In general, "although `mutual assent to a contract is most clearly evidenced by the terms of a signed written agreement, such a signed writing is not essential to the formation of a contract.'" Sturdza v. United Arab Emirates, 281 F.3d 1287, 1301 (D.C. Cir. 2002) (quoting Davis v. Winfield, 664 A.2d 836, 837 (D.C. 1995)). Contrary to petitioner's specific argument, however, the D.C. Circuit held in Bailey that continued employment is not an indication to be bound by an arbitration policy. 209 F.3d at 746-47. In that case, the court supported the proposition that "the unilateral promulgation by an employer of arbitration provisions in an Employee Handbook does not constitute a `knowing agreement' on the part of an employee." Id. (quoting Nelson v. Cyprus Bagdad Copper Corp., 119 F.3d 756, 762 (9th Cir. 1997)). Therefore, respondent's continued employment alone is insufficient to demonstrate his assent to the Employee Manual's arbitration clause. The cases relied upon by petitioner are not to the contrary because they involve parties who clearly manifested intent by committing acts specifically mandated by contracts or employees who actually signed arbitration agreements.
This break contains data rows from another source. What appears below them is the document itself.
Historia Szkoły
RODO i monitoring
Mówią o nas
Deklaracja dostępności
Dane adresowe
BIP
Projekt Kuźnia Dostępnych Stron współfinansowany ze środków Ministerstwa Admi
See Davis, 664 A.2d at 838 (upholding contract where party affirmatively acted according to specific terms of unsigned contract); M.R.S. Enters., Inc. v. Sheet Metal Workers' Int'l Assoc., Local 40, 429 F. Supp. 2d 72, 78 (D.D.C. 2006) (same); Sapiro v. Verisign, 310 F. Supp. 2d 208, 214 (D.D.C. 2004) (enforcing signed arbitration agreement).
In addition to the lack of evidence of respondent's assent to the Employee Manual's arbitration clause, there is evidence that petitioner itself did not intend for the manual alone to be a binding contract. See Boulton v. Inst. of Int'l Educ., 808 A.2d 499, 504 (D.C. 2002) (holding that "employers can effectively disclaim any implied contractual obligation arising from" an employee manual). As indicated in the record and again affirmed before the Court, some of petitioner's employees signed a separate "Acknowledgment of Employee Manual" form, which stated that "nothing in the Manual may be construed to be an expressed or implied contract of employment, but [is] rather an overview of working policies and benefits, [and] that the policies and benefits may change from time-to-time as business necessitates." In addition, this form included separate language stating that "any controversy arising out of, or related to . . . employment with the Club . . . shall be resolved by arbitration, pursuant to the Federal Arbitration Act." The use of this form clearly demonstrates that petitioner intended that the "Acknowledgment of Employee Manual" form, rather than the Employee Manual, create an arbitration agreement between employer and employee. As there is no such form for respondent, the Court concludes that petitioner has failed to meet its burden to show that there was mutual assent of both parties to an arbitration agreement.
Given the petitioner's inability to provide sufficient evidence of an arbitration agreement between both parties, the Court need not consider whether respondent's arbitration claims are encompassed within the Employee Manual's arbitration clause. See Stromberg, 448 F. Supp. 2d at 68.